I wasn’t going to post this week because I have some other things I need to attend to, but then this bit of empty clickbait popped up, a Vox article claiming “The science is in: exercise won’t help you lose much weight”. This is yet another example of people making money by misleading the public on the subject of weight loss.
To say that exercise won’t help you lose much weight is like saying that guns don’t kill people, people kill people: there’s just enough fact (as opposed to truth) to dupe the public into buying a falsehood. So let’s look—very quickly–at some of the assumptions this article makes and why they are incorrect, and ultimately destructive.
First and most important: Why are we talking about weight at all? Without context–meaning a broader set of data points—it is a meaningless abstraction. If you tell me you’re a woman who weighs 150 lbs., that tells me nothing about your health or how fat or skinny you are. What matters is your body composition: the ratio of fat to lean muscle you have. But even if I know that you’re 150 lbs. and relatively tall and skinny, this tells me nothing about your general health outlook, since you can still be skinny-fat, meaning you have too high a fat-to-muscle ratio. So ditch your scale and start focusing on your body composition: losing fat and gaining muscle (which may or may not change your weight).
Second: this article is stuck back in the antediluvian era of calorie burning as weight loss, an era that also, like this article, equated exercise exclusively with aerobic efforts. Both assumptions are extremely problematic.
But let’s grant the author her assumptions for the moment (and yes, she is relying on scientific studies, but they too can be quite misleading). She writes: “Exercise accounts for a small portion of daily calorie burn.” We are not machines: we do not burn calories, we metabolize food—and thus which foods those calories come from will significantly affect how we store the energy in them. And how we exercise will also affect how we metabolize our food. I’ll come back to this toward the end of this post.

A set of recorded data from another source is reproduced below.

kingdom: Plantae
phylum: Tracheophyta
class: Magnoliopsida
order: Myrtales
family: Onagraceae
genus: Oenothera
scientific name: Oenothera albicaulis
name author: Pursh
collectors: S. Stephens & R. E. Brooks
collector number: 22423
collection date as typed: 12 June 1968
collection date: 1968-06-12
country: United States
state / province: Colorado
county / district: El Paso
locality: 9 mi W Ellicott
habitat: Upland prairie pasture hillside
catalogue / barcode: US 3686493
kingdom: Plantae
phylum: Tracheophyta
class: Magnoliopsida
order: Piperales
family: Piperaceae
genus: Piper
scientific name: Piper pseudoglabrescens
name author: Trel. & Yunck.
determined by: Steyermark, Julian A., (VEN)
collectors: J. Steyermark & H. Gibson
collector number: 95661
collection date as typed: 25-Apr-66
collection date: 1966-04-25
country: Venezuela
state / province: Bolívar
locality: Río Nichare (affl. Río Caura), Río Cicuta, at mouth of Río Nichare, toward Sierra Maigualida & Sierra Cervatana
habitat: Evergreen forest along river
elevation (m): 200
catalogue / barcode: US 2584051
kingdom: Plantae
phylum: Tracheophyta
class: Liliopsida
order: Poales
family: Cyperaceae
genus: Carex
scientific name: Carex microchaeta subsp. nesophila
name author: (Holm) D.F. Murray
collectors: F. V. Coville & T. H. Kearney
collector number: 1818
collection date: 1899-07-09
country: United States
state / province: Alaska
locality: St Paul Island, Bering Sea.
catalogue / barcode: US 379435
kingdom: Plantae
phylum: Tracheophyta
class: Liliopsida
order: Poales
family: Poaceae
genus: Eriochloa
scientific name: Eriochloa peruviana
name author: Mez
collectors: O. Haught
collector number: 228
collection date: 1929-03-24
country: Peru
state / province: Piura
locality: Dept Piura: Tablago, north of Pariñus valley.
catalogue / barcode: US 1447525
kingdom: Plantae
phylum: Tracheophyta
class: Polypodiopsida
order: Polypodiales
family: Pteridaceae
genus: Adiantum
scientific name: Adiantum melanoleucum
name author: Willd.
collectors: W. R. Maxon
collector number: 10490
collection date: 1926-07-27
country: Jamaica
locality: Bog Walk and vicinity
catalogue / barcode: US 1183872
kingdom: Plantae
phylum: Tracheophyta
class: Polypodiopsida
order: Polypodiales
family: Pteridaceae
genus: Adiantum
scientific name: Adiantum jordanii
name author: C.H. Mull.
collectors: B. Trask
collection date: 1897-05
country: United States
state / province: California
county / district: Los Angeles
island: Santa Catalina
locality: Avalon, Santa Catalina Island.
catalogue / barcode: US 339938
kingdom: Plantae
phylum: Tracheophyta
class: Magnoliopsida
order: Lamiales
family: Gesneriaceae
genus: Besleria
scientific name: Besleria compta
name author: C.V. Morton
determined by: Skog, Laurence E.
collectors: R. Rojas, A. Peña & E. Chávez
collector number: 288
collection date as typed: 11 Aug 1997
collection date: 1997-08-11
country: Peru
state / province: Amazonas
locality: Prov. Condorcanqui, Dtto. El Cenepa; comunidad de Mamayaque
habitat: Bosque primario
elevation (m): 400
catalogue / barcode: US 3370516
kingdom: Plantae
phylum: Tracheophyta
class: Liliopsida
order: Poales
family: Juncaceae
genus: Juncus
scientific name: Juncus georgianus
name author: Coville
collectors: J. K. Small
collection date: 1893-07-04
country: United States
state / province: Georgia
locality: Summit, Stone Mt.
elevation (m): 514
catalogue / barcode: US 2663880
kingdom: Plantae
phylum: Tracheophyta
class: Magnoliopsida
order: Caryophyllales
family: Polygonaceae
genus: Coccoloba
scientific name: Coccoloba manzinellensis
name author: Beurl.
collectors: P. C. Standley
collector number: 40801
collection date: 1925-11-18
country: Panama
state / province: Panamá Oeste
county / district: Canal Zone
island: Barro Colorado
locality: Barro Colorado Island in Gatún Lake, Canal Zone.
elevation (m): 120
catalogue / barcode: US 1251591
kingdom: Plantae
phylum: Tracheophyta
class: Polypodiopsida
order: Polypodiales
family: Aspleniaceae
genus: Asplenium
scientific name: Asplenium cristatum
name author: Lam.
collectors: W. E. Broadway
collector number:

“It’s hard to create a significant calorie deficit through exercise”: The operative word here is hard. Yes, folks, exercise, properly done, is not easy. She gives the example of a 200 lbs. man running 60 minutes 4 days per week at “medium intensity.” I don’t know what she means by medium intensity: when I run for 60 minutes, I burn between 800 and 1000 calories, which is plenty to put me in caloric deficit, given her model of eating 3500 calories per day. But her chart, which comes from NIH, claims that this hypothetical man will only lose about 5lbs over 30 days, so he’s losing about .16 lbs. per day. That sounds like extremely low-intensity running to me. To put it into perspective, when I work out, I’m “burning” far fewer calories than 800—I’m strength training, not running—but I lose a consistent 1.3 lbs. per day, that’s nearly a ten-fold difference. If he’s eating right and running fairly hard, he ought to lose at least 12lbs., per month.
So the author is assuming very low intensity exercise, or barely exercising at all, more like walking for 60 minutes. But really what she’s assuming is her next point: “Exercise can undermine weight loss in other, subtle ways”. Her tacit arguent is that many people overeat or eat the wrong things after exercise. So, if she weren’t just polluting the internet with clickbait, she’d have titled her piece “Exercise, without a healthful diet, won’t help you lose much weight.” She’d be more accurate, but then nobody would read the piece, and I wouldn’t have to blog about it.
But let’s go back to this notion of “exercise” in the first place, for as I said, how you exercise will also affect your body composition and calorie use. She only talks about aerobic exercise, which is again quite misleading because aerobic exercise might use up a bunch of calories, but it does nothing to help you gain muscle. And muscle is extremely important for carbohydrate metabolism. Muscle stores glucose, meaning it takes those pesky calories you’ve eaten and stores them as more muscle, rather than fat. In addition, muscle increases insulin sensitivity, which in turn affects how you store the energy you consume.
Muscle also is also active tissue, meaning it “burns” calories, whereas fat is inert, it uses no calories. Now, before you go and tell me that the amount of calories muscle uses is actually rather low, I have two retorts. One: how much muscle are we talking about? And two: all those estimates of how many calories resting muscle uses completely ignore the fact that to gain muscle at all, you need to constantly break it down and rebuild it: in other words, it is rarely at rest; most of the time it will be very actively rebuilding broken-down tissue (and if you have a diet with high micronutrient density, the more calories you consume—to a point—the more muscle repair will occur).
In conclusion: if you want to lean out instead of just losing weight, the answer is very simple: Do strength work as well as aerobic exercise and eat real foods, not too much (to quote Michael Pollen).